Chad Taylor

LA Stories

Miles Millar is a British screenwriter working in Hollywood. A poster for Kurosawa's Ran hangs on his office wall. David is a Hollywood agent. A poster for Batman hangs on his.

David says he sold the script for Batman. I'd be interested to know which one since the screenplay went through 10 drafts in as many years before being mostly ad-libbed on a sound stage, but I don't doubt his word. As the Italian saying goes: success has many fathers, but failure is always a bastard.

Writing is a group activity in Hollywood. Everyone does it - or rather would if they weren't so busy doing other things like producing or acting. I think Joan Didion said this - or perhaps it was John Gregory Dunne. Anyway, I'm saying it now in this review – and getting paid for it. See? That's how "writing as a group activity" works.

To receive their credit and a six-figure cheque for Lethal Weapon 4, Miles and his writing partner Al had to arbitrate with the Writer's Guild and pitch over the phone to Mel Gibson.
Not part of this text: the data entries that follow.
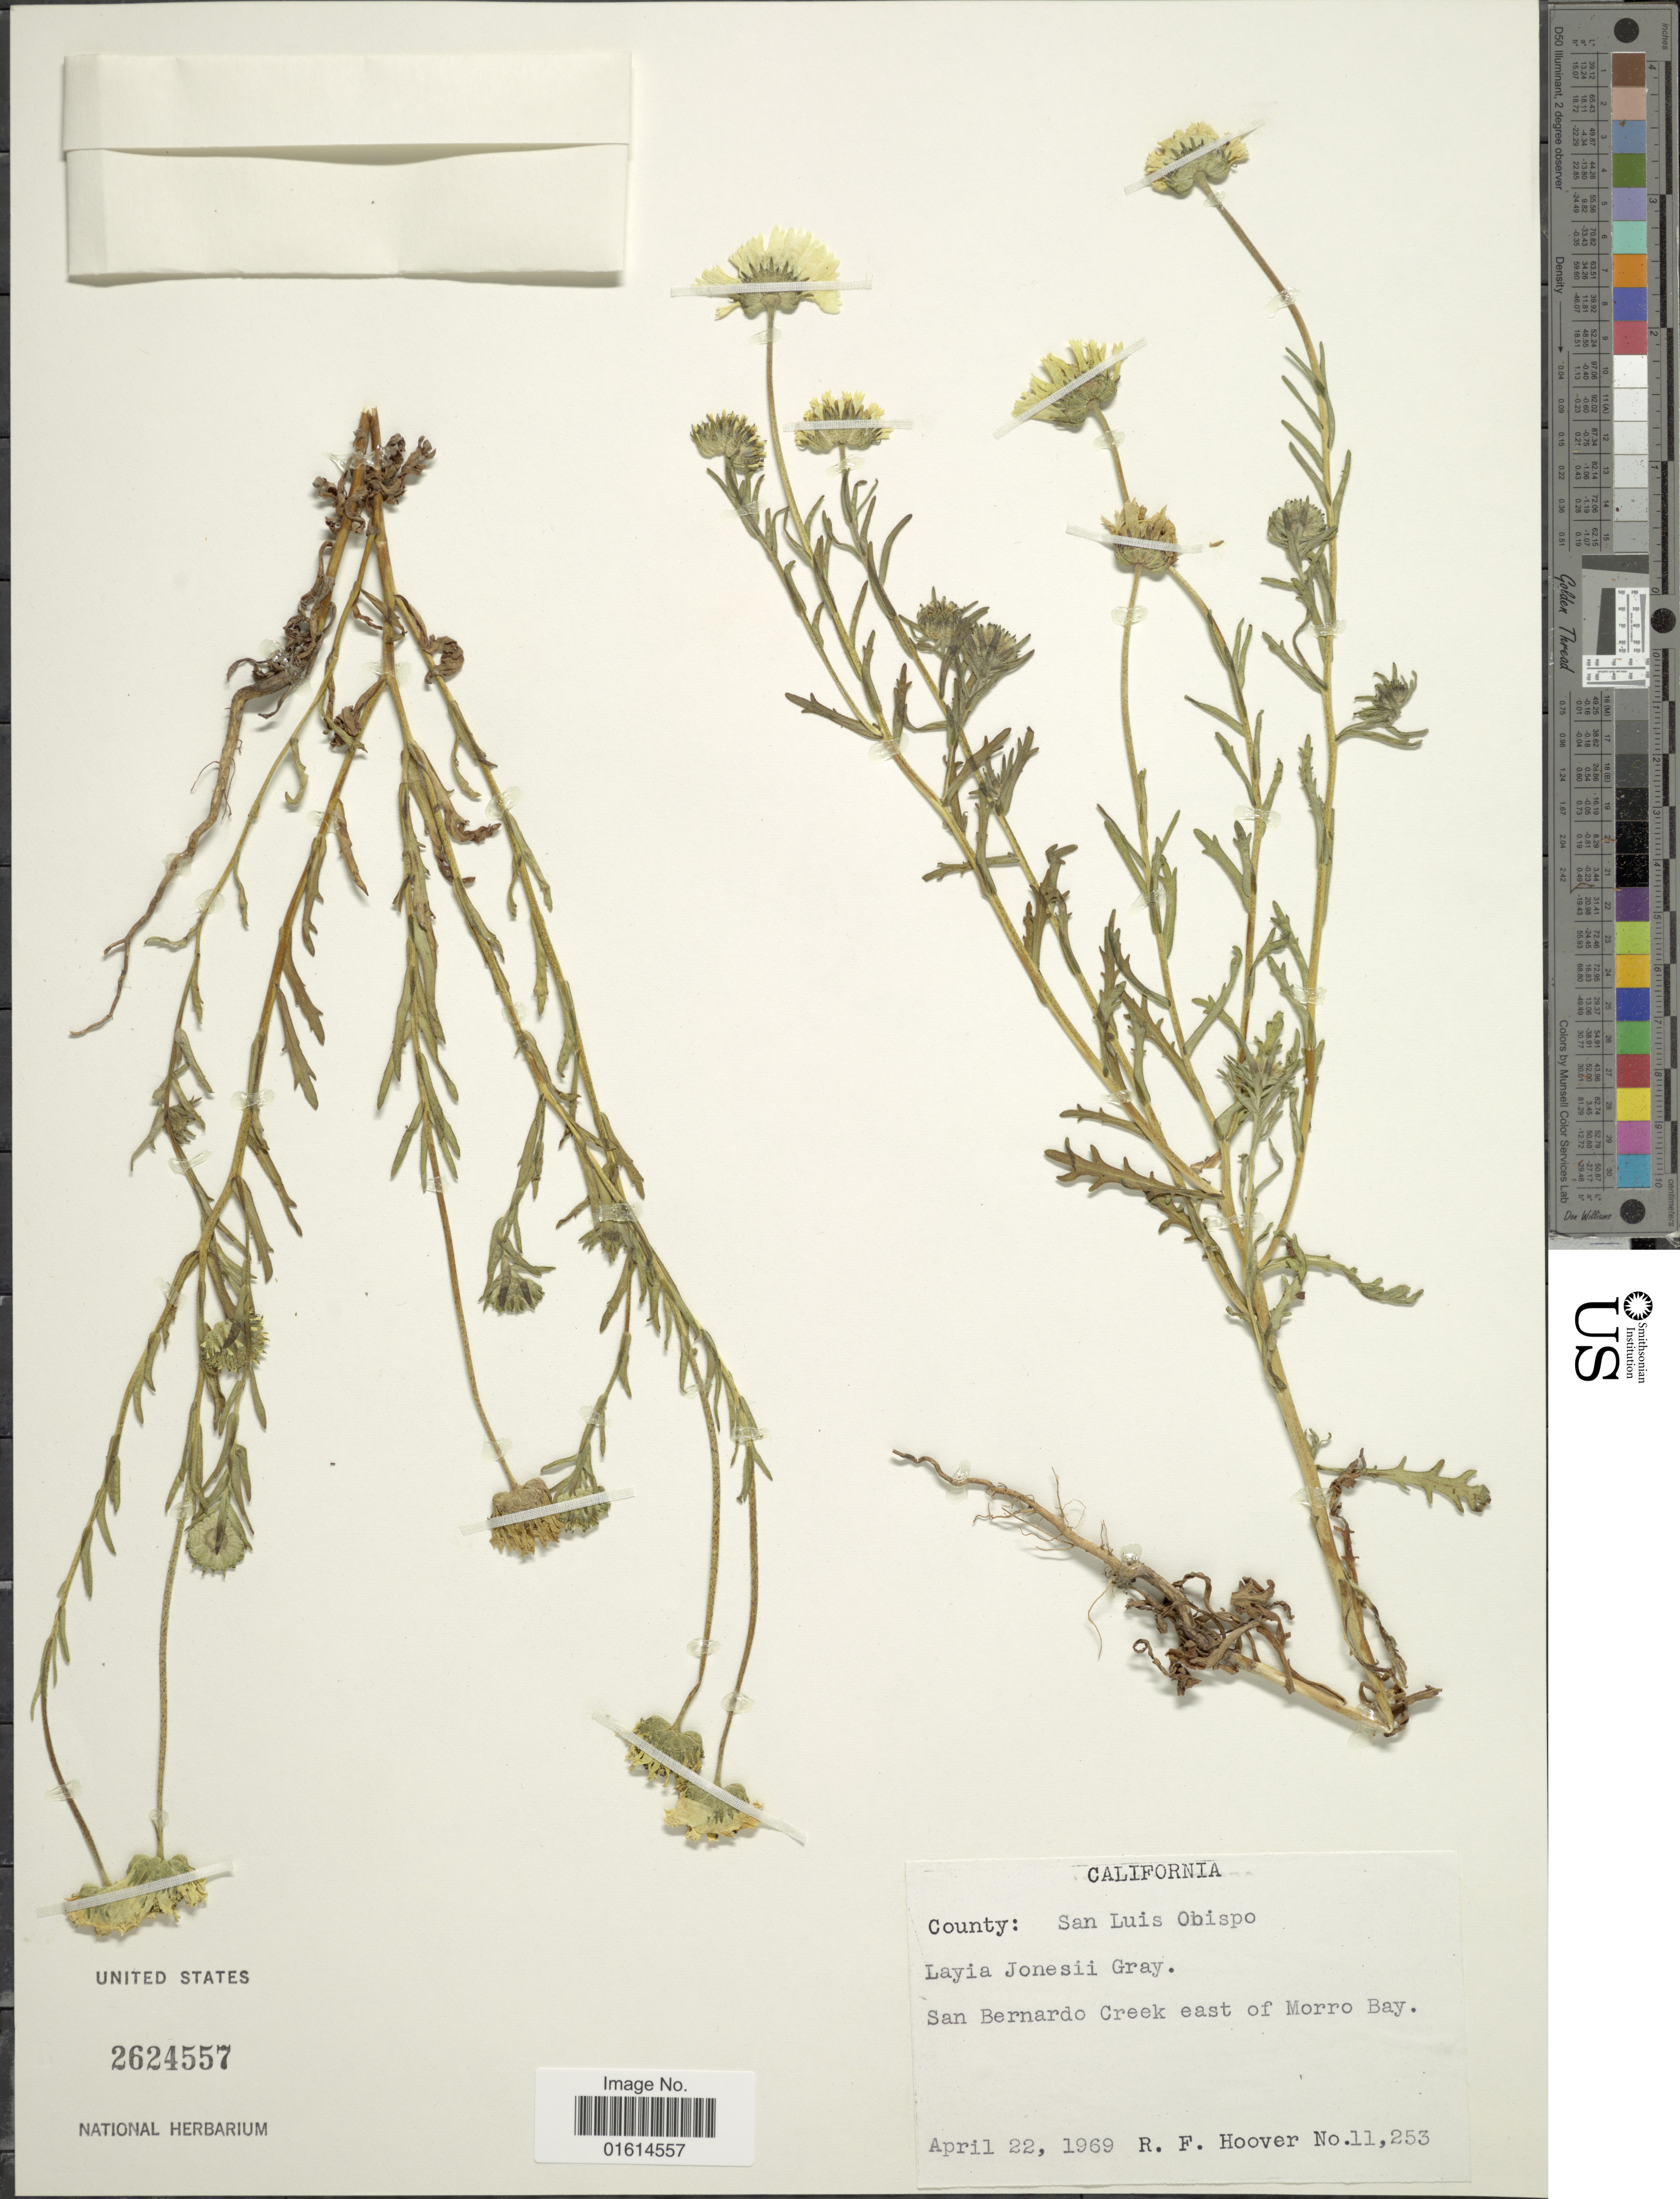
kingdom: Plantae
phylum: Tracheophyta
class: Magnoliopsida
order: Asterales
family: Asteraceae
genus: Layia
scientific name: Layia jonesii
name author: A. Gray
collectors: R. F. Hoover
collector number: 11253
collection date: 1969-04-22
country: United States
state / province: California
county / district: San Luis Obispo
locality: County San Luis Obispo, San Vernardo Creek east of Morro Bay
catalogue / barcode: US 2624557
In the premiere press line, the documentary crew ask Mel if he remembers Miles. Mel's handsome forehead jumps. He doesn't remember, and dollars tick behind his eyes as he calculates the time wasted answering the question. Lethal Weapon 4 had more writers than he has children.

Writer Simon Kelton and fellow expatriates play cricket in the Hollywood hills and go hunting, complete with horses and red coats and beagles happily bouncing through the scrub. They aren't hunting an actual fox, Simon smirks -- thus missing the deeper irony that, therefore, they aren't actually hunting.

Simon's is one of four 'LA Stories' in this documentary, and knowing how they end makes it no less enjoyable. Anyone with a working set of eyes will see it coming.

Tina Jenkins' script is about a man who turns into a cat. A newcomer to Venice Beach, she has mastered the language but not the lingo. She says "lorry" and "green-lit" instead of "truck" and "green-lighted". She borrowed £10,000 to come to LA. Guess how well she does.

"Nobody knows who writers are," Miles says gamely. It must be difficult coming up with what he originally describes as "a fresh idea" when your career path is already written for you.

The grim reality is that working Hollywood is as predictable as its product. If you like shouting down the phone, you could be a producer. If you like sitting on the other end of the line, then writing may be the way to go.

There is money in it. Hollywood makes less than 200 scripts into films each year but many thousand more are optioned so someone's getting paid.

Even fewer films are being made about Scottish hairdressers but one, The Big Tease is going into production as LA Stories begins. Co-writers Sacha Gervasi and Craig Ferguson say the film was green-lighted (sic) because of the success of The Full Monty. But don't worry - if it bombs, the credit will be all theirs.